Aim of the task:
All the entries that follow must be written out again exactly.

[Saved data entries]
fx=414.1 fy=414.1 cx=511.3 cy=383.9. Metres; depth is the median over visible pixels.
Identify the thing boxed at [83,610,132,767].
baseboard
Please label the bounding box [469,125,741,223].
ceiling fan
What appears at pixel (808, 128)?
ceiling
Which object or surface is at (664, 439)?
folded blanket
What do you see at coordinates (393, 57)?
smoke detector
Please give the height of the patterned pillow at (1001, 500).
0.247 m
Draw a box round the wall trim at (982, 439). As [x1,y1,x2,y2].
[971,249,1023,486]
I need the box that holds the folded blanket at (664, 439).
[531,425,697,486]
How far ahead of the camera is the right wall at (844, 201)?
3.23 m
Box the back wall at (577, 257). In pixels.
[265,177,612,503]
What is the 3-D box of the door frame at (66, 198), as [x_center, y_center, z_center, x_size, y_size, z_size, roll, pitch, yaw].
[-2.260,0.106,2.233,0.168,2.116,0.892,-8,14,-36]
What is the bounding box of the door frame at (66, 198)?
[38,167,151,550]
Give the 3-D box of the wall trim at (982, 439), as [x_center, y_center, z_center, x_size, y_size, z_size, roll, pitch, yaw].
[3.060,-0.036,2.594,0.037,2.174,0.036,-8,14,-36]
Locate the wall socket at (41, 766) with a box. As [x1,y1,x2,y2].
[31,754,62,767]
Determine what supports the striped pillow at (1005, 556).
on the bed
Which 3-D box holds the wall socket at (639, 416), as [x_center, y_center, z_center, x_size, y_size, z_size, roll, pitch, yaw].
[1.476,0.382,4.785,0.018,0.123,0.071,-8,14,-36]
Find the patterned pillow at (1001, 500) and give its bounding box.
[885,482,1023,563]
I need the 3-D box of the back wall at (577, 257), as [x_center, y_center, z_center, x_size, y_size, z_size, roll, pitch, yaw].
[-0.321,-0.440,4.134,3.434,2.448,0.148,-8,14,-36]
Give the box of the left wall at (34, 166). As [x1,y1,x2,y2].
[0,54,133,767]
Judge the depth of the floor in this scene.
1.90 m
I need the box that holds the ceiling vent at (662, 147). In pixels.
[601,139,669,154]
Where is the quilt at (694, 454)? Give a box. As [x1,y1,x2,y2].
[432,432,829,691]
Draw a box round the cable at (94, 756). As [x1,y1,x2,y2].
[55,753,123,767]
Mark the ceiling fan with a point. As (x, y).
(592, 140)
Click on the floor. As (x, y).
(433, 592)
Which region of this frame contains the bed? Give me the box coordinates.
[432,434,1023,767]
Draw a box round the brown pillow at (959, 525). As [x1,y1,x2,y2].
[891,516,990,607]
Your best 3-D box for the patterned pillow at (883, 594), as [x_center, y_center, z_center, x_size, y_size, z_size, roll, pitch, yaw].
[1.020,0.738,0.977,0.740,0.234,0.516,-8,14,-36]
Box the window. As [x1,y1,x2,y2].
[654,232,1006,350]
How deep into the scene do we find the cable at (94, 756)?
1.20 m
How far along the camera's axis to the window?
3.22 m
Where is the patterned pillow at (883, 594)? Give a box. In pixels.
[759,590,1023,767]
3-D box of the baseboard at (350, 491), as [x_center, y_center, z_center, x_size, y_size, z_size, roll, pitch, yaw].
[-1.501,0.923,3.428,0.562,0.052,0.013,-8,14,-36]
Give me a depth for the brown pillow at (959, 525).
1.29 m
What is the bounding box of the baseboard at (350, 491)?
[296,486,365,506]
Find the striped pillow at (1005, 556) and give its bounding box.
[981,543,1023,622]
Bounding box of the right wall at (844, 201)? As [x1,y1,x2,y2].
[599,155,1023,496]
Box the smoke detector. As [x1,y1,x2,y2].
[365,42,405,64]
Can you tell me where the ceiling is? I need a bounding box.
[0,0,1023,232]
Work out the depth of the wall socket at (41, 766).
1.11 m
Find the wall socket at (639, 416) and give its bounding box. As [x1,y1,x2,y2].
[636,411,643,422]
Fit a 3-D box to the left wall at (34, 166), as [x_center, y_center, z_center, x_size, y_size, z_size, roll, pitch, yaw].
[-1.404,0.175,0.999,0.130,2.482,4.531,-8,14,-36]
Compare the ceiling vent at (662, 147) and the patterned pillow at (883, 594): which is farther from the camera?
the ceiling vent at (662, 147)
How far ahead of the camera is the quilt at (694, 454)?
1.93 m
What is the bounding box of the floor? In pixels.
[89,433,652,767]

Written reply:
fx=414.1 fy=414.1 cx=511.3 cy=383.9. Metres; depth is the median over visible pixels.
Identify the thing boxed at [83,610,132,767].
baseboard
Please label the bounding box [469,125,741,223].
ceiling fan
What appears at pixel (808, 128)?
ceiling
Which object or surface is at (664, 439)?
folded blanket
What do you see at coordinates (393, 57)?
smoke detector
Please give the height of the patterned pillow at (1001, 500).
0.247 m
Draw a box round the wall trim at (982, 439). As [x1,y1,x2,y2].
[971,249,1023,486]
I need the box that holds the folded blanket at (664, 439).
[531,425,697,486]
How far ahead of the camera is the right wall at (844, 201)?
3.23 m
Box the back wall at (577, 257). In pixels.
[265,177,612,503]
What is the 3-D box of the door frame at (66, 198), as [x_center, y_center, z_center, x_size, y_size, z_size, roll, pitch, yaw].
[-2.260,0.106,2.233,0.168,2.116,0.892,-8,14,-36]
What is the bounding box of the door frame at (66, 198)?
[38,167,151,550]
Give the 3-D box of the wall trim at (982, 439), as [x_center, y_center, z_center, x_size, y_size, z_size, roll, pitch, yaw].
[3.060,-0.036,2.594,0.037,2.174,0.036,-8,14,-36]
Locate the wall socket at (41, 766) with a box. As [x1,y1,x2,y2].
[31,754,62,767]
Determine what supports the striped pillow at (1005, 556).
on the bed
Which 3-D box holds the wall socket at (639, 416), as [x_center, y_center, z_center, x_size, y_size, z_size, roll, pitch, yaw].
[1.476,0.382,4.785,0.018,0.123,0.071,-8,14,-36]
Find the patterned pillow at (1001, 500) and give its bounding box.
[885,482,1023,563]
I need the 3-D box of the back wall at (577, 257), as [x_center, y_center, z_center, x_size, y_size, z_size, roll, pitch, yaw].
[-0.321,-0.440,4.134,3.434,2.448,0.148,-8,14,-36]
Give the box of the left wall at (34, 166). As [x1,y1,x2,y2].
[0,54,133,767]
Judge the depth of the floor in this scene.
1.90 m
I need the box that holds the ceiling vent at (662, 147). In pixels.
[601,139,669,154]
Where is the quilt at (694, 454)? Give a box. As [x1,y1,x2,y2].
[432,432,829,691]
Draw a box round the cable at (94, 756). As [x1,y1,x2,y2].
[55,753,123,767]
Mark the ceiling fan with a point. As (x, y).
(592, 140)
Click on the floor. As (x, y).
(433, 592)
Which region of this frame contains the bed? Give me the box coordinates.
[432,434,1023,767]
Draw a box round the brown pillow at (959, 525). As [x1,y1,x2,y2].
[891,516,990,607]
Your best 3-D box for the patterned pillow at (883, 594), as [x_center, y_center, z_center, x_size, y_size, z_size, roll, pitch, yaw].
[1.020,0.738,0.977,0.740,0.234,0.516,-8,14,-36]
Box the window. As [x1,y1,x2,y2].
[654,232,1006,350]
How deep into the scene do we find the cable at (94, 756)?
1.20 m
How far along the camera's axis to the window?
3.22 m
Where is the patterned pillow at (883, 594)? Give a box. In pixels.
[759,590,1023,767]
3-D box of the baseboard at (350, 491), as [x_center, y_center, z_center, x_size, y_size, z_size, roll, pitch, yaw].
[-1.501,0.923,3.428,0.562,0.052,0.013,-8,14,-36]
Give me a depth for the brown pillow at (959, 525).
1.29 m
What is the bounding box of the baseboard at (350, 491)?
[296,486,365,506]
Find the striped pillow at (1005, 556) and give its bounding box.
[981,543,1023,622]
Bounding box of the right wall at (844, 201)? As [x1,y1,x2,y2].
[599,155,1023,496]
Box the smoke detector. As [x1,y1,x2,y2].
[365,42,405,64]
Can you tell me where the ceiling is? I need a bounding box.
[0,0,1023,232]
Work out the depth of the wall socket at (41, 766).
1.11 m
Find the wall socket at (639, 416) and give its bounding box. As [x1,y1,x2,y2].
[636,411,643,422]
Fit a 3-D box to the left wall at (34, 166), as [x_center, y_center, z_center, x_size, y_size, z_size, roll, pitch, yaw].
[-1.404,0.175,0.999,0.130,2.482,4.531,-8,14,-36]
Compare the ceiling vent at (662, 147) and the patterned pillow at (883, 594): which is farther from the camera?
the ceiling vent at (662, 147)
How far ahead of the camera is the quilt at (694, 454)?
1.93 m
What is the bounding box of the floor? In pixels.
[89,433,652,767]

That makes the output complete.